Accueil > Faut-il dépénaliser le cannabis ? > L’Inserm fait le point sur les conduites addictives chez les (...)
L’Inserm fait le point sur les conduites addictives chez les adolescents
vendredi 7 février 2014
L’Inserm publie le 6 février une « expertise collective » sur les conduites addictives chez les adolescents, rédigée par un groupe d’experts en épidémiologie, santé publique, sciences humaines et sociales, addictologie, neurosciences et communication.
Il s’agissait pour l’Institut national de faire un bilan des connaissances scientifiques sur les vulnérabilités des adolescents (âgés de 10 à 18 ans) à l’usage de l’alcool, du tabac et du cannabis, mais aussi aux pratiques identifiées comme pouvant devenir problématiques (jeux vidéo/Internet, jeux de hasard et d’argent). L’Inserm a également analysé les stratégies de prévention et d’intervention efficaces pour cette tranche d’âge.
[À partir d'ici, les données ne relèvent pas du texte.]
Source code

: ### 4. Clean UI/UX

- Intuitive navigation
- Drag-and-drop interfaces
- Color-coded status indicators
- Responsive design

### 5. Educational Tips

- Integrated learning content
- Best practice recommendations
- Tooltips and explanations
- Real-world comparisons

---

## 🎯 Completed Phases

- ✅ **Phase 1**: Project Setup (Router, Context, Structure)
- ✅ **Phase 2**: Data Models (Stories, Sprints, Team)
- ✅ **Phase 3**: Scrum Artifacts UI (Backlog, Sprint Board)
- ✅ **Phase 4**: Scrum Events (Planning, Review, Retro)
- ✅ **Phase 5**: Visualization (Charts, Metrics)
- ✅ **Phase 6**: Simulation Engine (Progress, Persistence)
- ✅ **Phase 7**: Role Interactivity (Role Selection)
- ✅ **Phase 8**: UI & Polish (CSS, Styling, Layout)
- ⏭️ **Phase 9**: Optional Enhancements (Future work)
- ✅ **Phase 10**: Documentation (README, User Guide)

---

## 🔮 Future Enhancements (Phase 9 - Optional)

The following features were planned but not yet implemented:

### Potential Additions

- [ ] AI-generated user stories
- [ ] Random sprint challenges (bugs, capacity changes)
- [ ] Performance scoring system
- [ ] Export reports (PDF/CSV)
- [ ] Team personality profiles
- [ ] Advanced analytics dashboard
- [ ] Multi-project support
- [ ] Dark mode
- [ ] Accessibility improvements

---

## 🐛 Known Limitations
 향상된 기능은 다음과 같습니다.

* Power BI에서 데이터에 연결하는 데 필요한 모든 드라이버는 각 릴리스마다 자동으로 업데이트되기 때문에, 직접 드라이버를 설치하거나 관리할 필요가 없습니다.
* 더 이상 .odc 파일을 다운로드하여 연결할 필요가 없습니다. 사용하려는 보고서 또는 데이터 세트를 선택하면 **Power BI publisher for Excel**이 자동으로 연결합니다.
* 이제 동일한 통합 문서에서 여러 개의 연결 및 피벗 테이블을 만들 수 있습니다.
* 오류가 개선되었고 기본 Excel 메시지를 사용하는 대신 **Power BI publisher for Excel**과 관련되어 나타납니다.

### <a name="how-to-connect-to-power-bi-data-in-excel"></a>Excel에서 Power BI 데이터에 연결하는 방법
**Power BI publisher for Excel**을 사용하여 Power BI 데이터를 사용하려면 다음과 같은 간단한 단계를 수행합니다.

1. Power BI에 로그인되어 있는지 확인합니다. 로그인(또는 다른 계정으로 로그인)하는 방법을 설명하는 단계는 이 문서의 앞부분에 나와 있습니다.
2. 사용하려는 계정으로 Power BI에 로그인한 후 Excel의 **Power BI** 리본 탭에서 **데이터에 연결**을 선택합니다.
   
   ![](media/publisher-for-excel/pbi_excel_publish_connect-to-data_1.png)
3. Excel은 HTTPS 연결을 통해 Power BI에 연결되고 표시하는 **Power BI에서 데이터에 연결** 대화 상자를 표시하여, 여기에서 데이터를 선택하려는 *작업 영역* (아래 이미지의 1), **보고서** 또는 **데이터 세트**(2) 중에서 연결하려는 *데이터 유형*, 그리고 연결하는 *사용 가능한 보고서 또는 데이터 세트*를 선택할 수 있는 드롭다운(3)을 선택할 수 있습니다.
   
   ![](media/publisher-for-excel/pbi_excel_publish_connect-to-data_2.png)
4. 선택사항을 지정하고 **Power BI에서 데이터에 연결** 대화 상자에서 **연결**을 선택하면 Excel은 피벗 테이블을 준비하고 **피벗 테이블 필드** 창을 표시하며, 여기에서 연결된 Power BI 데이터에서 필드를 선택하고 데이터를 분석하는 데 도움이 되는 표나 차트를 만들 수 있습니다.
Vulnérabilité des adolescents
Le cerveau de l’adolescent est plus vulnérable aux substances psychoactives que le cerveau de l’adulte. Il présente la particularité d’être dans un état de transition vers l’état adulte. Les processus de maturation cérébrale (qui se poursuivent jusqu’à environ 25 ans) entraînent une vulnérabilité exacerbée de l’adolescent vis-à-vis de la neurotoxicité des substances psychoactives en général. Une zone du cerveau, le cortex préfrontal, qui permet la prise de décision, l’adaptation du comportement à la situation, est plus particulièrement concernée par cette maturation à l’adolescence.
Quel que soit le produit considéré, la précocité de l’expérimentation et de l’entrée dans la consommation accroît les risques de dépendance ultérieure et plus généralement de dommages subséquents.
Dommages et vulnérabilité des adolescents liés au cannabis
En France, le cannabis est le premier produit psychoactif illicite consommé à l’adolescence. En 2011, 42 % des adolescents de 17 ans ont déjà fumé du cannabis au moins une fois (39 % des filles et 44 % des garçons).
Dans les heures qui suivent l’usage de cannabis, les troubles cognitifs observés concernent l’attention, le temps de réaction, la mémoire de travail, et les fonctions exécutives. Il existe par ailleurs une corrélation significative entre l’usage et divers « passages à l’acte » (tentatives de suicide, boulimie, comportements sexuels à risque…) dus à la levée de l’inhibition comportementale.
Ces troubles cognitifs ont tendance à disparaître dans le mois suivant l’arrêt de la consommation. Chez l’adolescent, certains de ces troubles peuvent persister, y compris après sevrage, en particulier si la consommation a débuté avant l’âge de 15 ans. Les troubles cognitifs observés à long terme sont corrélés à la dose, la fréquence, la durée d’exposition et à l’âge de la première consommation de cannabis.
La consommation régulière de cannabis a des effets à long terme qui peuvent altérer les résultats scolaires, et les relations interpersonnelles.
Enfin, l’usage de cannabis peut également précipiter la survenue de troubles psychiatriques (troubles anxieux, troubles dépressifs, symptômes psychotiques et schizophrénie) chez l’adolescent. Concernant les troubles psychotiques, ce risque peut être modulé par certains facteurs génétiques, l’âge d’exposition et l’existence préalable d’une vulnérabilité à la psychose (antécédents familiaux).
Stratégies de prévention efficaces
Les experts soulignent que les actions à développer doivent cibler en priorité l’alcool et le tabac, voire le cannabis, en raison des niveaux d’usage et des dommages associés qui prédominent sur les autres substances et les jeux.
Plusieurs stratégies d’interventions ont montré des effets bénéfiques sur la prévention ou la diminution de la consommation de substances psychoactives. En particulier, trois types d’intervention sont le plus souvent présents dans les programmes validés comme efficaces :
le développement des compétences psychosociales des jeunes (gestion des émotions, prise de décisions, estime de soi)
celles de leurs parents (amélioration de la communication, gestion des conflits)
les stratégies à composantes multiples (intégrant au niveau local d’autres acteurs que l’école et les parents en plus du développement des compétences des jeunes et des parents).
Le rapport souligne enfin que les adolescents demeurent très sensibles aux messages véhiculés par les parents. C’est pourquoi le groupe d’experts recommande d’informer régulièrement les parents sur les dommages liés aux consommations précoces, sur l’évolution des modes de consommation chez les jeunes et sur les codes marketing qui leur sont destinés et qui visent à promouvoir la consommation. Il s’agit d’aider les parents à avoir l’attitude la mieux adaptée à la situation.